Will XML Editors Ever Become Mainstream Products?

Microsoft Office brings in $500 million each month. How many of the people buying it really care about direct control over structure or metadata? According to the research of CAP Ventures, the worldwide market for SGML editing software in all of 1997 was well under $500 million. Not nearly enough, evidently, for Microsoft to pay attention.

So as existing SGML applications and new HTML applications migrate to XML, will structured editors remain a tiny slice of the overall editorial marketplace? Or is this a market poised for growth? Does everyone who needs a structured editor for writing those honking big SGML tech manuals already have an Adept or FrameMaker or Author/Editor license? Does anyone writing business reports, letters, catalogs, personal Web pages, letters, messaging metadata, memos, World Cup predictions, or Biblical exegeses really care if XML editors become mainstream, commercial, end-user products?

The size of this market lies somewhere between the market for Word and the niche market for SGML editors with its relatively high license costs and extremely steep start-up curves. This is a big spread, and it leaves quite a bit of room for speculation and development but, at this point, no obvious path to large scale commercial success.

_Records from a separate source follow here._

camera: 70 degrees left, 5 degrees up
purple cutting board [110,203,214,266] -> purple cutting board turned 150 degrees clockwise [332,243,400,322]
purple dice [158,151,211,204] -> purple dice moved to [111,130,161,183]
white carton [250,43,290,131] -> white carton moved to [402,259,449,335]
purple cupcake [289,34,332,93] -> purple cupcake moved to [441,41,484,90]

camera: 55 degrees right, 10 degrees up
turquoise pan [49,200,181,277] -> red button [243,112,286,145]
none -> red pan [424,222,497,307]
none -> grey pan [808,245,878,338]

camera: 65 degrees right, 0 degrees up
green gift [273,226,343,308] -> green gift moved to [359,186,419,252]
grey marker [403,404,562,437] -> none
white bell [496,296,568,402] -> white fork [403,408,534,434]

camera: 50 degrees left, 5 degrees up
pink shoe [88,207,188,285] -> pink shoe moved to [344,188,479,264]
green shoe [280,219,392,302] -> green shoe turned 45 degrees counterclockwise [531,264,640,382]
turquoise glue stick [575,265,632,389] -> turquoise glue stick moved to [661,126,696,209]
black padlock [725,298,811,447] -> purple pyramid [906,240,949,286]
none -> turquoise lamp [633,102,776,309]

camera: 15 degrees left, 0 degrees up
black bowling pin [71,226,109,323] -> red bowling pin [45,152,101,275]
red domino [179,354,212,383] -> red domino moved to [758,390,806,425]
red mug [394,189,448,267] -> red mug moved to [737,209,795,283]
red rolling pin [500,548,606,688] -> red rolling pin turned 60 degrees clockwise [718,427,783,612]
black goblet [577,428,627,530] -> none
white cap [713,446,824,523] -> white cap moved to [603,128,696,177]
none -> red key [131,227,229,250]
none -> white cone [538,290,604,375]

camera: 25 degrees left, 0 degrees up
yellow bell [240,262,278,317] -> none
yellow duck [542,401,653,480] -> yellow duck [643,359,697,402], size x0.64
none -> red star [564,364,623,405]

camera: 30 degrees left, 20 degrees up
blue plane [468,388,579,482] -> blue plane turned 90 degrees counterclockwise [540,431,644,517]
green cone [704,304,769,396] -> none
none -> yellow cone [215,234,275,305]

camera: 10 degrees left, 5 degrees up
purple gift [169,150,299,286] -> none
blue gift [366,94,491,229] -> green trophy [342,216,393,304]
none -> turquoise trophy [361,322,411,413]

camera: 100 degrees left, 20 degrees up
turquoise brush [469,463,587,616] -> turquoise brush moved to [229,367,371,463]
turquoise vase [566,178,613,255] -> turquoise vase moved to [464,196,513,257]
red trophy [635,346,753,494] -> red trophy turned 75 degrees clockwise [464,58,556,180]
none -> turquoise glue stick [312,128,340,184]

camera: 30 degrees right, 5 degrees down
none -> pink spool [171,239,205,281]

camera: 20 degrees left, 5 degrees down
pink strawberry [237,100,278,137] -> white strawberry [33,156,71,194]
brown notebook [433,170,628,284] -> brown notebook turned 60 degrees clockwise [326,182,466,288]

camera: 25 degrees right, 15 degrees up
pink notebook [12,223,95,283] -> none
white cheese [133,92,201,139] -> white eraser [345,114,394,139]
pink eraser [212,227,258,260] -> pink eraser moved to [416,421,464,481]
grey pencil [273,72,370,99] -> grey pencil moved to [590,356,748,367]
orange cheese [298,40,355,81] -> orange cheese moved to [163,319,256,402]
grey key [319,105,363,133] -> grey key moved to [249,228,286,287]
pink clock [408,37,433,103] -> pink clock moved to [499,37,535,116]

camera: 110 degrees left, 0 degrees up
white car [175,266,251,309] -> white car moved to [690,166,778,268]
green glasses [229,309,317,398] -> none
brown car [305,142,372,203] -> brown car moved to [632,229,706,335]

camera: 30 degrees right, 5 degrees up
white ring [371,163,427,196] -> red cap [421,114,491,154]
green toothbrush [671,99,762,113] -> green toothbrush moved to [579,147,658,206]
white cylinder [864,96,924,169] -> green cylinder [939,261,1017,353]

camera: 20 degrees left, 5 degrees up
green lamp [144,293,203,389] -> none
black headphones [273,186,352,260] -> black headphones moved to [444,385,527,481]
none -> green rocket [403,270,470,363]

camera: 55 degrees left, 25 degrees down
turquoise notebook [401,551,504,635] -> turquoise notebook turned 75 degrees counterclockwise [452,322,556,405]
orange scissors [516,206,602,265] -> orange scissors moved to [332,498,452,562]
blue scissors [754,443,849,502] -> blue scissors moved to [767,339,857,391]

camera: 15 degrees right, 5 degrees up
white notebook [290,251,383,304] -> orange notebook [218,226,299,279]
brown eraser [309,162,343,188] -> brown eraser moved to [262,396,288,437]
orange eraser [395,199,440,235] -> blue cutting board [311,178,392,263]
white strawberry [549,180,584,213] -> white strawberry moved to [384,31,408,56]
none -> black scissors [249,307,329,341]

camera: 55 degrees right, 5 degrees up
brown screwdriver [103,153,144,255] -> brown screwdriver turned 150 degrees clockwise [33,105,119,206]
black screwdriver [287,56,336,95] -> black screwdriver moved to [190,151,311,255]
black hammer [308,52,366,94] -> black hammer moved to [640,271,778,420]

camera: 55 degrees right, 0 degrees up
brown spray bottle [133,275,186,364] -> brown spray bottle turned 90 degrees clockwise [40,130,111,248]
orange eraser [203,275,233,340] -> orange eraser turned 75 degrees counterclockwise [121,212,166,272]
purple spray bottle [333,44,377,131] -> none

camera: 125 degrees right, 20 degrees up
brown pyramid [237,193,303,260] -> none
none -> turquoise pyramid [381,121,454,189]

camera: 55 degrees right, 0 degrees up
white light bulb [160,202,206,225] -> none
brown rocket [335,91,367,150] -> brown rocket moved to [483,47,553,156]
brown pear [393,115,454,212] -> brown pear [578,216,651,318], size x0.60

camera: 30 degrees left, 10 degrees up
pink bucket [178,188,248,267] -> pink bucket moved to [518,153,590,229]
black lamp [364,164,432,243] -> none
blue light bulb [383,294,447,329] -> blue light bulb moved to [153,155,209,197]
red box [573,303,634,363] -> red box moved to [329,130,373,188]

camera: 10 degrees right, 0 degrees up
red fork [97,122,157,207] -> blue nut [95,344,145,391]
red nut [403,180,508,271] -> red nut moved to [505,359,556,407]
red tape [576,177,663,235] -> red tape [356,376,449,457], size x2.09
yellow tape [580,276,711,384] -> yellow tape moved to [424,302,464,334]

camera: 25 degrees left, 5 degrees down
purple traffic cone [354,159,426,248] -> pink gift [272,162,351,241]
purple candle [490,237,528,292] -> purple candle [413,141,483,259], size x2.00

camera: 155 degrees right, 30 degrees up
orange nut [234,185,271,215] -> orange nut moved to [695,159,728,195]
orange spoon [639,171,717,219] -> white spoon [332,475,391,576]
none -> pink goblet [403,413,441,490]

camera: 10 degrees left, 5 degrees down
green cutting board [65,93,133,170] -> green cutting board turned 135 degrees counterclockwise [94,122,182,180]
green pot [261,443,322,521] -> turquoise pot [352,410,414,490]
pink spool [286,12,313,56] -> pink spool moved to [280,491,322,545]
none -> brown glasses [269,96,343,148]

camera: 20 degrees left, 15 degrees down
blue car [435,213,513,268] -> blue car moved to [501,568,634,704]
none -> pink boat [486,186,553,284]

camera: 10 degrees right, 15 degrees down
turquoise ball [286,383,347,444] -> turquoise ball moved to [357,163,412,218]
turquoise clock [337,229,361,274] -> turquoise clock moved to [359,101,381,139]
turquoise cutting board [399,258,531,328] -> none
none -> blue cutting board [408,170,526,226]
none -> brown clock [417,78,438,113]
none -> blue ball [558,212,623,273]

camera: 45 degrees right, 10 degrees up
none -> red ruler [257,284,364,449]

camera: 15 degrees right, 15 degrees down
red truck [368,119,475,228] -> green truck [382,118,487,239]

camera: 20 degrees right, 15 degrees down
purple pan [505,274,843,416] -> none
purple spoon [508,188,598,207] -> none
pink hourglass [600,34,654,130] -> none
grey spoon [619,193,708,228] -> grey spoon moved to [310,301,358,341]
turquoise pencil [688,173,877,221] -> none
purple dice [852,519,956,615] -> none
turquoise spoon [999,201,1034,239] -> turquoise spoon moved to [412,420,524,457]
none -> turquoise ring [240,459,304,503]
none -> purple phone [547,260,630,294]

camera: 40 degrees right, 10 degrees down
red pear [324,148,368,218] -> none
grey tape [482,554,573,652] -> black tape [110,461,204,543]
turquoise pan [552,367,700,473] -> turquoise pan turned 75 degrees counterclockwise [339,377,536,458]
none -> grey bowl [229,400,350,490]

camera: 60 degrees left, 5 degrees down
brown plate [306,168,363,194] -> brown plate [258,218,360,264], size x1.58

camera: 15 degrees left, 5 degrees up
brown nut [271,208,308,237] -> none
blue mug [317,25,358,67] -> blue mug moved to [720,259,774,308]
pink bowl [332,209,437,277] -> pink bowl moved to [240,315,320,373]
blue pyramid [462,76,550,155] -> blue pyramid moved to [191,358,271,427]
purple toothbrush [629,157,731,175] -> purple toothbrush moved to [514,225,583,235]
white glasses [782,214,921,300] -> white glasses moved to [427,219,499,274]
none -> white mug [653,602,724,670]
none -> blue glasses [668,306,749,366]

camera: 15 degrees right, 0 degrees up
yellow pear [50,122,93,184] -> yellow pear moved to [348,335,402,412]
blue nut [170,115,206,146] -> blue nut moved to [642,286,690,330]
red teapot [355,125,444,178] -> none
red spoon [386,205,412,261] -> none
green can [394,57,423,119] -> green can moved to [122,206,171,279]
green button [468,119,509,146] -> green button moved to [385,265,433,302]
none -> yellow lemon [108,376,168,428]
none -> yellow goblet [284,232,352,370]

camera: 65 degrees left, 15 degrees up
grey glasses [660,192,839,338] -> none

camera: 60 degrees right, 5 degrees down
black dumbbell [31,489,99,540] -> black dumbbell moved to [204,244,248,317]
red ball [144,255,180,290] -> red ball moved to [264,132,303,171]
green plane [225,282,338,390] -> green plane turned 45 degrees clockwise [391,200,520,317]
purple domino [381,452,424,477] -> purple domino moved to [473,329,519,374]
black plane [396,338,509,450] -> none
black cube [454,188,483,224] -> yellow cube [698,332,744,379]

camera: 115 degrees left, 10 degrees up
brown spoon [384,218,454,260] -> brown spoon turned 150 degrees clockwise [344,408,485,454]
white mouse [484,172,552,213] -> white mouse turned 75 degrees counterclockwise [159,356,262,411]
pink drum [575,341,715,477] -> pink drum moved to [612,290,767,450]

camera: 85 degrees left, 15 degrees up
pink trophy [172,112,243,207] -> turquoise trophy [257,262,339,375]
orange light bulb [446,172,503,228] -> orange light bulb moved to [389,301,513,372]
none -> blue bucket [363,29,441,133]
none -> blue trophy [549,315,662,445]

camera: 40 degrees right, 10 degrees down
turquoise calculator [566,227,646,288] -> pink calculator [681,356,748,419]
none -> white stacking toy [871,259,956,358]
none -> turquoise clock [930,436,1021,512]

Our view of available tools indicates that each is developing its own direction. While the mainstream SGML editors, which were used primarily for tech doc, were able to consolidate a core feature set that began to define "SGML editor," there is no such consensus on what the core features are, or even what the core market is, for a general-purpose XML editor. The traditional publishing audience is just one audience, but even in that sector, there are specialized needs for translation, catalog publishing, technical documentation, dictionaries, and other applications. Add to this the audience for all sorts of dynamic, personalized Web pages, for application messaging, and for Web metadata, and the sum is that it is much too early to predict the eventual size of the market for structured editors, especially since the two close companions to XML-XSL and Xlink-are not yet ready or well known or well understood.

For the time being, XML for documents is not all that different from SGML for documents, at least until we have full display of XML with XSL styles in Web browsers. Good programmers don't work for free, so, with all this fresh development going on, customers should be prepared to spend more on licensing a specialized XML editing tool than they do for a mass-market word processor. Or they could just jigger their own workarounds to get those angle brackets into the files.